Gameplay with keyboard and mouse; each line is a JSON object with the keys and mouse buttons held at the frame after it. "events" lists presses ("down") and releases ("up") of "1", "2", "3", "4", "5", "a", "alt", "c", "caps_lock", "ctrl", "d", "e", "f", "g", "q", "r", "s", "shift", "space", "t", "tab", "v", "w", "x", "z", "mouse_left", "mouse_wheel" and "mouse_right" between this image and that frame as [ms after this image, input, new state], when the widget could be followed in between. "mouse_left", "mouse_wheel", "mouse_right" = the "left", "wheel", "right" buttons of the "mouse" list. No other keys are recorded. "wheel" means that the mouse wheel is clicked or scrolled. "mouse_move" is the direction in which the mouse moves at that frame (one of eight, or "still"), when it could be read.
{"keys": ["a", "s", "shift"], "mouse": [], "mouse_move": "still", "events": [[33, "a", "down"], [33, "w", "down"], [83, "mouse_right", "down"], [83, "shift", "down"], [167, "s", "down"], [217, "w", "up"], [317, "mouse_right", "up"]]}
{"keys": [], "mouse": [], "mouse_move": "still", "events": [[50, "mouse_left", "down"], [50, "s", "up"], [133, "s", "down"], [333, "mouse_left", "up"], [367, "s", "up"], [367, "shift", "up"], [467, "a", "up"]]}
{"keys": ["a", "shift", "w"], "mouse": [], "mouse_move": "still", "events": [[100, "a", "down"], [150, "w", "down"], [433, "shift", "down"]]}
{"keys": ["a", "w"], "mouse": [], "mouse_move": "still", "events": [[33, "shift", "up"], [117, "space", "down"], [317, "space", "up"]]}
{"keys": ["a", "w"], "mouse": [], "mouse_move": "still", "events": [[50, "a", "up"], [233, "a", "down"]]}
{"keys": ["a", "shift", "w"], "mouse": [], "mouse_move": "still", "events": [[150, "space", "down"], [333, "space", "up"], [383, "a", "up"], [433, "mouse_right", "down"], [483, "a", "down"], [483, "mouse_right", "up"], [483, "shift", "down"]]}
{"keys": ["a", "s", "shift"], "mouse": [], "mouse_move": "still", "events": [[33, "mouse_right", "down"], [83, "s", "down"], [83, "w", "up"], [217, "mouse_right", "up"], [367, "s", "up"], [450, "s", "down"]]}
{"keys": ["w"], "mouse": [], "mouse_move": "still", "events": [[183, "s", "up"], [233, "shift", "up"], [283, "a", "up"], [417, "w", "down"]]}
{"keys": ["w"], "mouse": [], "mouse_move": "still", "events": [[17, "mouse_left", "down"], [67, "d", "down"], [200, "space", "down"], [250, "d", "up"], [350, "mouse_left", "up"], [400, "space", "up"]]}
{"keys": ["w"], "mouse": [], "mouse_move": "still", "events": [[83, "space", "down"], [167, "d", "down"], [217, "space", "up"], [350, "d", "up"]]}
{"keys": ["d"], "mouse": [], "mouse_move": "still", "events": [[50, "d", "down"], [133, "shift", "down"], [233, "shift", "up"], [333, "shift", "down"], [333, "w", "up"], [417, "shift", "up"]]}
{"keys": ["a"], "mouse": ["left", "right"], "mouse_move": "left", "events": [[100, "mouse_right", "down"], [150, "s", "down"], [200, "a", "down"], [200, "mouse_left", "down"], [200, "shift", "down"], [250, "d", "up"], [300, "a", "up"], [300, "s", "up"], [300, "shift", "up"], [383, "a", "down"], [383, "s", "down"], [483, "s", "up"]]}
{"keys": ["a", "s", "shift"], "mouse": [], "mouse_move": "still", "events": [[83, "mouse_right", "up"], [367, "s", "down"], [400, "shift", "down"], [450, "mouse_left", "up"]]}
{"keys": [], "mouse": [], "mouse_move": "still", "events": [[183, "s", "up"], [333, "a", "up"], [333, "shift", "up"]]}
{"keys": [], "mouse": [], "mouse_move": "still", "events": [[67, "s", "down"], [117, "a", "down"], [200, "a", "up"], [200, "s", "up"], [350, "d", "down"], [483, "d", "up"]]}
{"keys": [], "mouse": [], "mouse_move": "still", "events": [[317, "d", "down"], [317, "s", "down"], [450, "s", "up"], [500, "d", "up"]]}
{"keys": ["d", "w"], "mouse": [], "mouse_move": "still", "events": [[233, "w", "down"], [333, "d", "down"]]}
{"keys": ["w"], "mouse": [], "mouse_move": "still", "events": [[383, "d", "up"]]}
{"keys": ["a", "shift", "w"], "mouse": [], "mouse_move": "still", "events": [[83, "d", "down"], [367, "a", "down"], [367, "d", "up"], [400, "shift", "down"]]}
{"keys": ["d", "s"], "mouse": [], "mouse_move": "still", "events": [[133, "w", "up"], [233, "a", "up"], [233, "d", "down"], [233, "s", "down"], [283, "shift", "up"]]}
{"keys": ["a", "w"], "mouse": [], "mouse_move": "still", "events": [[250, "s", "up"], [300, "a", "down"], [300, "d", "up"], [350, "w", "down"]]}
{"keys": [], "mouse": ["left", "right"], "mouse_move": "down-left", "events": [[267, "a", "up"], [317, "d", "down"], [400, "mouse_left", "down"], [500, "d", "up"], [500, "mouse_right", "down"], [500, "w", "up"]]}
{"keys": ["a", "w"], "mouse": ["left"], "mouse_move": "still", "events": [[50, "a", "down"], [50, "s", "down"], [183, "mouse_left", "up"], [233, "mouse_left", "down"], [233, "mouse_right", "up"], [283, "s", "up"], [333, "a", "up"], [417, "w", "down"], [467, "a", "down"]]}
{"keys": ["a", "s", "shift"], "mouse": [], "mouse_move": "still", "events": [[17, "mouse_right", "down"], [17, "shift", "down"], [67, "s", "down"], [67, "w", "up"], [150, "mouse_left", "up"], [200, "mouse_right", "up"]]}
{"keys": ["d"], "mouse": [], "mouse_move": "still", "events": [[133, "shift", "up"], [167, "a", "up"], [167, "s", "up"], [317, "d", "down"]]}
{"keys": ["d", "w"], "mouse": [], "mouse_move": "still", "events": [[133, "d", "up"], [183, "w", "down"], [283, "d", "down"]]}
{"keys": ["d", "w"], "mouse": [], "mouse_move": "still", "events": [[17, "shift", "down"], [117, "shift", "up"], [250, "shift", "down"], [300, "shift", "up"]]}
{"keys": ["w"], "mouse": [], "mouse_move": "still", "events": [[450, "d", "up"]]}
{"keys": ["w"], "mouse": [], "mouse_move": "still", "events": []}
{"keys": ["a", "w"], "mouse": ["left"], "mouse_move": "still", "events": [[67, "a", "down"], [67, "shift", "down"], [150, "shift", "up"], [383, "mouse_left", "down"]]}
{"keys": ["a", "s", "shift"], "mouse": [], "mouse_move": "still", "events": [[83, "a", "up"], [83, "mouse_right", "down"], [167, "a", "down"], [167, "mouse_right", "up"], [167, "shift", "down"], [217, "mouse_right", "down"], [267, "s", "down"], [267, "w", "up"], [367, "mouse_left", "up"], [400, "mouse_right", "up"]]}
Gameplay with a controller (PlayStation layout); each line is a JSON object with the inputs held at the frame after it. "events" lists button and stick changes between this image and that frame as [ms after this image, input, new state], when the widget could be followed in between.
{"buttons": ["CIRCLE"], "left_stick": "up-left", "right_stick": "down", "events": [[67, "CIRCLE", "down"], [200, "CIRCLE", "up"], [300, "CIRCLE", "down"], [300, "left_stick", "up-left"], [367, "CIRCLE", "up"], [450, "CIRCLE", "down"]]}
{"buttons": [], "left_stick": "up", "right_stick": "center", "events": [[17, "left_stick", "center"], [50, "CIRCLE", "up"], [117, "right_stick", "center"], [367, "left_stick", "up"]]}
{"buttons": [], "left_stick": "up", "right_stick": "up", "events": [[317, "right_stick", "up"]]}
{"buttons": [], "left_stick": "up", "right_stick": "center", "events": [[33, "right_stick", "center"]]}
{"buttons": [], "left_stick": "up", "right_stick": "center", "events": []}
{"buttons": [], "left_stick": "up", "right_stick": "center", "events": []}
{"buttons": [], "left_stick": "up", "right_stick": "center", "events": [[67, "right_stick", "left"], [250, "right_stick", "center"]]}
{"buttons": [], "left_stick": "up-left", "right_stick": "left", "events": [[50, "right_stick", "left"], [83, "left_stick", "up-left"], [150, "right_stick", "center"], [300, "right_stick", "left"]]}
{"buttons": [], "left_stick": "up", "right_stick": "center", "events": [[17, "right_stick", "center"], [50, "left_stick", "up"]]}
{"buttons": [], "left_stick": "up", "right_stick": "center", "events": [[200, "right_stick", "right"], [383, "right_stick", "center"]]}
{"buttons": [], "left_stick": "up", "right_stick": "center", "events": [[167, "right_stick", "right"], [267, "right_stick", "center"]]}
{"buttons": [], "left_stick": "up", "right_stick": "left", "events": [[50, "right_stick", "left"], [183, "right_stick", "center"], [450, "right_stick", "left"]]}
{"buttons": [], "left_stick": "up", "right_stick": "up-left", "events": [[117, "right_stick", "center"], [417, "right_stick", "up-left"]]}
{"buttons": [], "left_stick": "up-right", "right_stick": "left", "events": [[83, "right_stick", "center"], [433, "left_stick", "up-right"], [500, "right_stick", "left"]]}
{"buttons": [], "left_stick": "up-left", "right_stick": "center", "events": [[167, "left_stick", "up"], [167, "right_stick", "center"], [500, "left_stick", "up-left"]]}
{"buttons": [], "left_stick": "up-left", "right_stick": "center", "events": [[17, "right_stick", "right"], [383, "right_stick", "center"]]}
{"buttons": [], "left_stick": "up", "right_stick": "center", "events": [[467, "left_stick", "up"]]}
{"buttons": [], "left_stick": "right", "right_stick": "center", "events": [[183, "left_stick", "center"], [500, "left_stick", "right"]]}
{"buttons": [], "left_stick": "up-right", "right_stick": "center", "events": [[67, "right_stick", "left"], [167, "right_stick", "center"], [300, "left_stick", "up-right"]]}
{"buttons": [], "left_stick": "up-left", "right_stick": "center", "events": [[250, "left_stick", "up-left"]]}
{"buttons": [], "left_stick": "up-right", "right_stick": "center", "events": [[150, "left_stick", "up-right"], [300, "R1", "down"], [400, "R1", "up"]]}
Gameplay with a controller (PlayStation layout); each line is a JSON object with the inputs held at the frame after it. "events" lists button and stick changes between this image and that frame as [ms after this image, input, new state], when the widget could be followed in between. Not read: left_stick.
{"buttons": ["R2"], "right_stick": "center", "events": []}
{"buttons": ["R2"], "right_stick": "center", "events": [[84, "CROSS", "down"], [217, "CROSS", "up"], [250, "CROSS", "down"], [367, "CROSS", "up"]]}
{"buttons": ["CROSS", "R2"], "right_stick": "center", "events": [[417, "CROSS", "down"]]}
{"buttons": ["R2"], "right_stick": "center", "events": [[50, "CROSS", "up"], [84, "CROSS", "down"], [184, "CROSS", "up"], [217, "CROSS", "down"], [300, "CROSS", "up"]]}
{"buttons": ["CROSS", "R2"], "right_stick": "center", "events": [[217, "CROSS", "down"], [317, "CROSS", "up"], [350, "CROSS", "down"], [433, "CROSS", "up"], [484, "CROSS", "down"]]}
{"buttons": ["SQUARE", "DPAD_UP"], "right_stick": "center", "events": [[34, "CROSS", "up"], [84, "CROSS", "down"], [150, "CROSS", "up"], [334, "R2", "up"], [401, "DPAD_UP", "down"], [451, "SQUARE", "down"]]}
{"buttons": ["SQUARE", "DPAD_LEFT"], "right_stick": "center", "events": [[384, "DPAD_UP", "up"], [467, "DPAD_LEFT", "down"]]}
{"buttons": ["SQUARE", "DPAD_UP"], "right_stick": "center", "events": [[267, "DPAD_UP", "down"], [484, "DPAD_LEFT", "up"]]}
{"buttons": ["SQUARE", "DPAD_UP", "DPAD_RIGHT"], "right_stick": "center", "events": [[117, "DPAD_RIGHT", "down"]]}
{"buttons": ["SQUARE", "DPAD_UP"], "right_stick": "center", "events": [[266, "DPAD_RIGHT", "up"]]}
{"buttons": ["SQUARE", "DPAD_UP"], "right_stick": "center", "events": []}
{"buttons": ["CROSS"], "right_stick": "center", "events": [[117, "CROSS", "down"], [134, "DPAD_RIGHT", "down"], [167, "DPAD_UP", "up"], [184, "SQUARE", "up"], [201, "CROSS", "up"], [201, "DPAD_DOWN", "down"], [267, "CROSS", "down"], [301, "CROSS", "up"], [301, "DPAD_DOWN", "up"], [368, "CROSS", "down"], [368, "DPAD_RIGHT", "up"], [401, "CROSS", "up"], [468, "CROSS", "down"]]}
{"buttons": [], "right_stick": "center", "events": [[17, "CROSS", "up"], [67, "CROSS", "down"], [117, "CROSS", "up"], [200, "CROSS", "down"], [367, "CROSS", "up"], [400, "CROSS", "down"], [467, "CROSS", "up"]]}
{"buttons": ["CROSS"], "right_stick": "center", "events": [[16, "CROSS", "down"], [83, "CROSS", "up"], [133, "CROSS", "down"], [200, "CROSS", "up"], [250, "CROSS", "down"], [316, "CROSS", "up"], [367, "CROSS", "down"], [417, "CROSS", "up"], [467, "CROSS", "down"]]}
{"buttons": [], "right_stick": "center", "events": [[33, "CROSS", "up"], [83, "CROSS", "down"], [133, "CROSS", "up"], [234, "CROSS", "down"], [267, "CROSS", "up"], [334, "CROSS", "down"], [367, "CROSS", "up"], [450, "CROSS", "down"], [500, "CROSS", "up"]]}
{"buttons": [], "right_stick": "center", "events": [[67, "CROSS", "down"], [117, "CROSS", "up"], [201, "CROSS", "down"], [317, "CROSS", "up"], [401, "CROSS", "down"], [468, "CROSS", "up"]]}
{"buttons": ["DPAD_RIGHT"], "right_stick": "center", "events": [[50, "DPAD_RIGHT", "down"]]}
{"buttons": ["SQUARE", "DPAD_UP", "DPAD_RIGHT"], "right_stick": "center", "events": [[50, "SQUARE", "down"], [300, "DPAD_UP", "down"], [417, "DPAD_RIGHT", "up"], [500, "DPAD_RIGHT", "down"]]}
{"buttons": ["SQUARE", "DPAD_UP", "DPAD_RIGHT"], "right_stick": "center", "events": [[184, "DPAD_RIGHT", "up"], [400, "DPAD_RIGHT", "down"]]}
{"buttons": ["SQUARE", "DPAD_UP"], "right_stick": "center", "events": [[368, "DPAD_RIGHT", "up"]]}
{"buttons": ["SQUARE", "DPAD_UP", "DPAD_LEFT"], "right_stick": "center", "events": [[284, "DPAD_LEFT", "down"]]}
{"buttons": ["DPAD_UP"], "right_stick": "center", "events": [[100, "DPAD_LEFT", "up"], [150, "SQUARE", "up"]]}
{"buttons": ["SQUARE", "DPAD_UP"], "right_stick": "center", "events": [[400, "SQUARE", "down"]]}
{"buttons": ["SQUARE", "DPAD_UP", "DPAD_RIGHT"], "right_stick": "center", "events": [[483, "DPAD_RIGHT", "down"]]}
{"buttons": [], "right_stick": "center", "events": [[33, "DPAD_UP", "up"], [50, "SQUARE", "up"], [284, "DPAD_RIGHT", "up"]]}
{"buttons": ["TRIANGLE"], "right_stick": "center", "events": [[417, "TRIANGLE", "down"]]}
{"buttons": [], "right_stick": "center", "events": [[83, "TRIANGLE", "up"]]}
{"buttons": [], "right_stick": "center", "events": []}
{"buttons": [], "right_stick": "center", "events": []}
—————
● **INSTRUCTIONS TO FOLLOW**
Across these entries, count each line where the string "controller" shows up. Give only the count.

● **SOLUTION FOR THIS PROBLEM**
2